Hong Kong amplia bônus e isenções para estimular famílias maiores
Governo anuncia pagamentos maiores, benefícios fiscais, apoio à moradia e expansão de serviços de saúde e cuidado infantil diante da queda das taxas de natalidade e do envelhecimento populacional.

Divulgação
Hong Kong anunciou uma nova rodada de incentivos para famílias com mais de um filho, combinando pagamentos em dinheiro, redução de impostos e apoio à compra de imóveis. O pacote foi apresentado pelo chefe do Executivo, John Lee, no Discurso de Políticas de 2026, como parte dos esforços para enfrentar a queda da natalidade e o envelhecimento da força de trabalho.
Bônus maior para o segundo filho
O principal destaque é o aumento do pagamento direto para o nascimento do segundo filho e dos subsequentes. As famílias passarão a receber HK$ 30 mil, aproximadamente US$ 3,8 mil, ante os HK$ 20 mil oferecidos anteriormente. O novo valor vale para bebês nascidos a partir de 16 de setembro.
As regras tributárias também serão ampliadas. A dedução fiscal básica para o segundo filho e para cada filho adicional subirá de HK$ 140 mil para HK$ 160 mil. A dedução extra disponível nos dois primeiros anos após o nascimento também passará a ser de HK$ 160 mil. Em um cenário com renda anual de HK$ 1 milhão, o nascimento de um segundo filho poderia reduzir o imposto sobre salários de cerca de HK$ 127,4 mil para aproximadamente HK$ 49,2 mil, gerando economia estimada em HK$ 78,2 mil ao longo de dois anos.
Apoio à compra da casa própria
A habitação é outro ponto central do programa. Hong Kong possui um dos mercados imobiliários mais caros do mundo, e o custo da moradia é frequentemente apontado como um dos fatores que desestimulam a formação de famílias maiores.

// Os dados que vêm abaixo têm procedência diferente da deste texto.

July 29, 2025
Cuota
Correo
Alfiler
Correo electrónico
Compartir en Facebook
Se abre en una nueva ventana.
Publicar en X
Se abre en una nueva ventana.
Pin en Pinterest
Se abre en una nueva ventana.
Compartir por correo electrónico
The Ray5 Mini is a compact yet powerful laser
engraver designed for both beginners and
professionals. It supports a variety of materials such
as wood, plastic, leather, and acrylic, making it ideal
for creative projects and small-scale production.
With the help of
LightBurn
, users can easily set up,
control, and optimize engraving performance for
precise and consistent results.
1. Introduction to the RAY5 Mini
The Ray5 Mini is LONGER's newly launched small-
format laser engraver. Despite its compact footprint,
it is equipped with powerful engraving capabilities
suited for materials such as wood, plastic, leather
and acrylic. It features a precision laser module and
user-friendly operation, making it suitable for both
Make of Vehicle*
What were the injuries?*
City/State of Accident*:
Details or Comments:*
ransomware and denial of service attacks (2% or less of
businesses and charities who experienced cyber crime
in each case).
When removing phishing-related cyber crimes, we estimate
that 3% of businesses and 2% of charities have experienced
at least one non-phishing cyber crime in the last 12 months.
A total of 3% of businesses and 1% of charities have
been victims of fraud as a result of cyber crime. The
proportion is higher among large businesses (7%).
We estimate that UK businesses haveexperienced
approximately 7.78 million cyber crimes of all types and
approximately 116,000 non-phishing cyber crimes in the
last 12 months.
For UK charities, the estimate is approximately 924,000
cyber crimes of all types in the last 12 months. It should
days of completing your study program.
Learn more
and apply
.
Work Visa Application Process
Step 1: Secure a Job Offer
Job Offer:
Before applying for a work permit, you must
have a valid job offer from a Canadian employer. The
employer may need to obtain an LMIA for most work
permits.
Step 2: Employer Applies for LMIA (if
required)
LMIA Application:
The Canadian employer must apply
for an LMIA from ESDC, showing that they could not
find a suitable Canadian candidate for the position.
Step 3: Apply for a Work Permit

Famílias elegíveis poderão receber até HK$ 20 mil em isenção do imposto de selo na compra de um imóvel residencial entre um ano antes e dois anos depois do nascimento de um filho.
O financiamento de imóveis subsidiados pelo governo também ficará mais acessível. O percentual máximo de financiamento para famílias com recém-nascidos aumentará de 90% para 95%, reduzindo a entrada necessária no momento da compra.

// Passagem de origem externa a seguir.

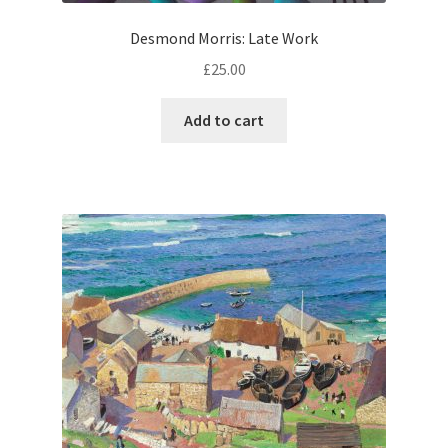
Desmond Morris: Late Work
£
25.00
Add to cart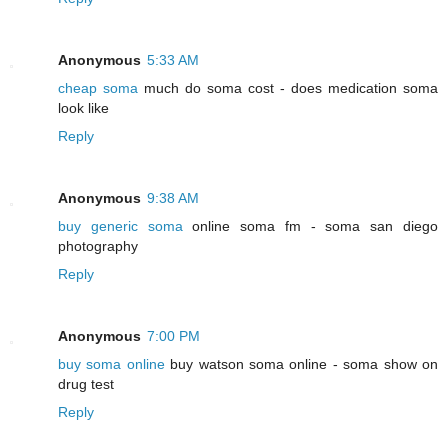
Anonymous
5:33 AM
cheap soma
much do soma cost - does medication soma
look like
Reply
Anonymous
9:38 AM
buy generic soma
online soma fm - soma san diego
photography
Reply
Anonymous
7:00 PM
buy soma online
buy watson soma online - soma show on
drug test
Reply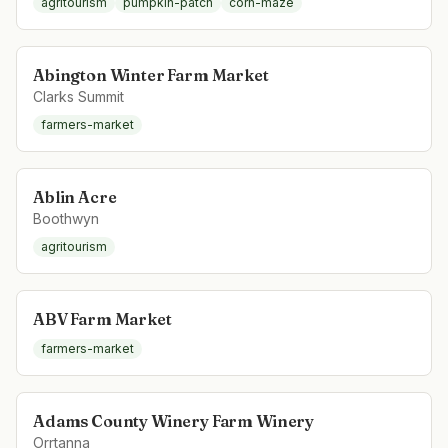
agritourism
pumpkin-patch
corn-maze
Abington Winter Farm Market
Clarks Summit
farmers-market
Ablin Acre
Boothwyn
agritourism
ABV Farm Market
farmers-market
Adams County Winery Farm Winery
Orrtanna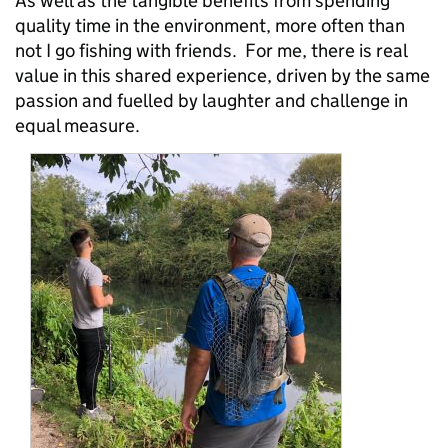
As well as the tangible benefits from spending
quality time in the environment, more often than
not I go fishing with friends. For me, there is real
value in this shared experience, driven by the same
passion and fuelled by laughter and challenge in
equal measure.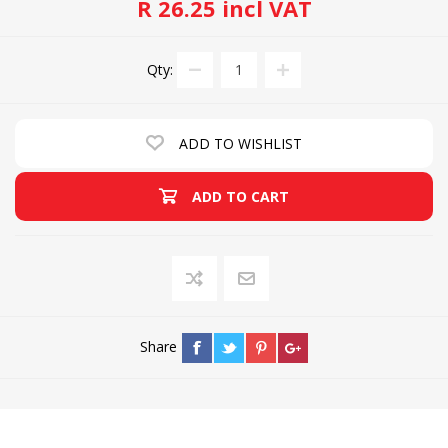
R 26.25 incl VAT
Qty:
ADD TO WISHLIST
ADD TO CART
Share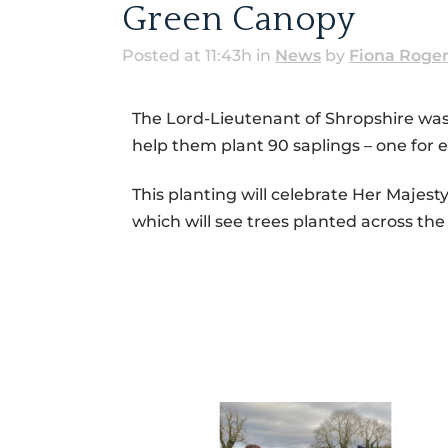
Green Canopy
Posted at 11:43h
in
News
by
Fiona Roge
The Lord-Lieutenant of Shropshire was 
help them plant 90 saplings – one for e
This planting will celebrate Her Majes
which will see trees planted across th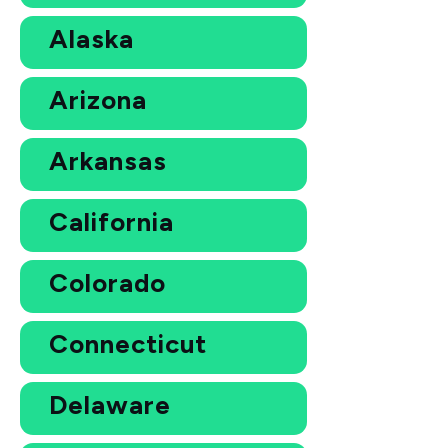
Alaska
Arizona
Arkansas
California
Colorado
Connecticut
Delaware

Saúde reprodutiva e cuidado infantil
O governo também pretende ampliar a oferta de serviços de saúde e assistência às crianças. A cota anual para fertilização in vitro será elevada gradualmente para 1,9 mil casos nos próximos três anos. Centros de saúde locais oferecerão gratuitamente aulas sobre cuidados pré-concepcionais, pré-natais e pós-natais.

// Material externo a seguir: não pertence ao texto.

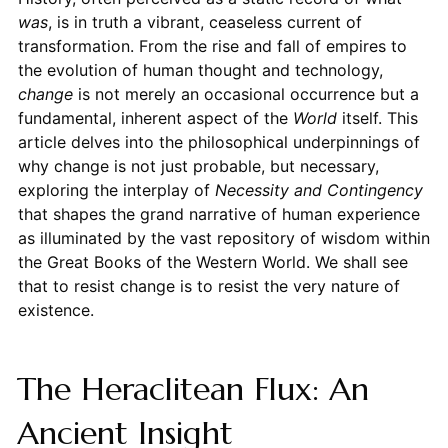
was
, is in truth a vibrant, ceaseless current of
transformation. From the rise and fall of empires to
the evolution of human thought and technology,
change
is not merely an occasional occurrence but a
fundamental, inherent aspect of the
World
itself. This
article delves into the philosophical underpinnings of
why change is not just probable, but necessary,
exploring the interplay of
Necessity and Contingency
that shapes the grand narrative of human experience
as illuminated by the vast repository of wisdom within
the Great Books of the Western World. We shall see
that to resist change is to resist the very nature of
existence.
The Heraclitean Flux: An
Ancient Insight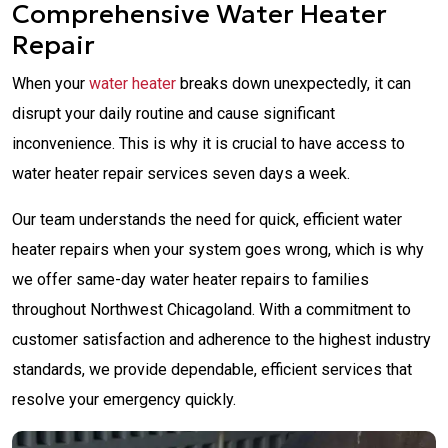
Comprehensive Water Heater
Repair
When your
water heater
breaks down unexpectedly, it can
disrupt your daily routine and cause significant
inconvenience. This is why it is crucial to have access to
water heater repair services seven days a week.
Our team understands the need for quick, efficient water
heater repairs when your system goes wrong, which is why
we offer same-day water heater repairs to families
throughout Northwest Chicagoland. With a commitment to
customer satisfaction and adherence to the highest industry
standards, we provide dependable, efficient services that
resolve your emergency quickly.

Para enfrentar a escassez de vagas em creches, estão previstos três novos equipamentos subsidiados, com capacidade para acrescentar 1,8 mil lugares destinados a crianças menores de três anos até o fim de 2030. Os programas de atendimento depois do horário escolar se tornarão permanentes a partir do ano letivo de 2027-28.
Pressão demográfica
As medidas marcam o terceiro ano consecutivo de intervenção do governo na tentativa de estimular a natalidade. Os nascimentos chegaram a 36,7 mil em 2024, alta de 11%, mas recuaram para 31,7 mil em 2025, o menor número já registrado. Entre meados de 2025 e meados de 2026, Hong Kong teve cerca de 29,7 mil nascimentos e 50,1 mil mortes, resultando em redução natural de aproximadamente 20,4 mil habitantes. O crescimento populacional total depende, atualmente, principalmente da entrada de expatriados e imigrantes.